I took time to read the Tribunal and Appeal Court verdicts on the Imo State governorship tussle and one cardinal basis on which they threw away all the petitions including that of Hope Uzodinma of APC declared winner by the Supreme Court from a fourth position was that most of the evidences adduced were not based on documents produced by witnesses and that most of them testified on the basis of hearsay. On that account they gave no weight to the contention of Uzodinma that some votes in some units were not counted. It was specifically said that INEC should have helped him to canvas the position but INEC didn’t. So the question is what changed at the Supreme Court to the extent that the Supreme Court opted to assume the role of voters and the electoral umpire at the same time resurrecting dead votes, recounting and allocating. It was a dirty gamble and that is confirmed by the going forth and back that characterized the sitting over this appeal. A friend once told me that one thing wrong about subversion and fraud is that the process never synchronizes, that there would always be a missing link. Friends have sent me a data showing that after the Supreme Court allocations, there are discrepancies in terms of total accredited voters and valid votes cast at that election. I hope this is not true.

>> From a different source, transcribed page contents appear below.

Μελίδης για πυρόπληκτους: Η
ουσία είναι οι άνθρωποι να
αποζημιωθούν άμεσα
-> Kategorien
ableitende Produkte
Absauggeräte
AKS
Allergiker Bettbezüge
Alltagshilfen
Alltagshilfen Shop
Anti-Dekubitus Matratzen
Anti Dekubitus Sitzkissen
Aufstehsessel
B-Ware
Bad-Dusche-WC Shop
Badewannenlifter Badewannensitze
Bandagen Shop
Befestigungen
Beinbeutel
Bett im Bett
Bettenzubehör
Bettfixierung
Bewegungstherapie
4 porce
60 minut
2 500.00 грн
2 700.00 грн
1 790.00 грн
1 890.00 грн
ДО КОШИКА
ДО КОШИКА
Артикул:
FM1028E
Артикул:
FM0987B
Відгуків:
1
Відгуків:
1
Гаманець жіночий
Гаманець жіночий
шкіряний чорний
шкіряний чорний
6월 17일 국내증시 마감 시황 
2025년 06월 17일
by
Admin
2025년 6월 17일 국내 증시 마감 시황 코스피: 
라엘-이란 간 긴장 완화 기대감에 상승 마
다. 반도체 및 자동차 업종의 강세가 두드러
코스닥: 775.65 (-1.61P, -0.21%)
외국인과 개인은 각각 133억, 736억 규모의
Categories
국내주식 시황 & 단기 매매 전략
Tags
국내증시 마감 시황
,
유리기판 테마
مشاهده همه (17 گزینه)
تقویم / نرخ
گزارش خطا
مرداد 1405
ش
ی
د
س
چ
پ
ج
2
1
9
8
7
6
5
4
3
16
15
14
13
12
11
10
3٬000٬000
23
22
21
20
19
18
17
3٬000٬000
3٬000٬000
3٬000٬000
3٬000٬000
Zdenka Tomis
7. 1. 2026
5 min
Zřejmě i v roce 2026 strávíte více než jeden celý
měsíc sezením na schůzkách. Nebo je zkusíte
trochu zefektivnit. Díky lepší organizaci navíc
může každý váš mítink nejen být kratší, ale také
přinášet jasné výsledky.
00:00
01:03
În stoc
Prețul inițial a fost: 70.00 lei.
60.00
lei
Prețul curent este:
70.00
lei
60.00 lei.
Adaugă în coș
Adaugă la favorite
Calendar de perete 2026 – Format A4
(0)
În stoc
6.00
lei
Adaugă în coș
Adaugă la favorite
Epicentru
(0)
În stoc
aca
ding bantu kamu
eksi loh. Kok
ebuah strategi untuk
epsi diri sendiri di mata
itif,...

Many of us in recent past have read the Supreme Court scold courts about entering into the arena of electoral disputes. We have heard them clearly say only the people have a right to vote in persons into power. If this principle was followed in the Imo verdict, the best outcome would have been to order a rerun of elections in those contested 388 polling units said to be in Uzodinma’s political base. The refusal to accept those results was based on process and we all know what that means. So, what would have been the most justice-able in this circumstance should have been to ask INEC to go back and do a thorough job and by so doing allow the people to have a hold on the process. This didn’t suite the calculation, so Imo has a governor imposed by external forces. This is not democracy. Those pushing such buttons should be careful not to push the people into temptation.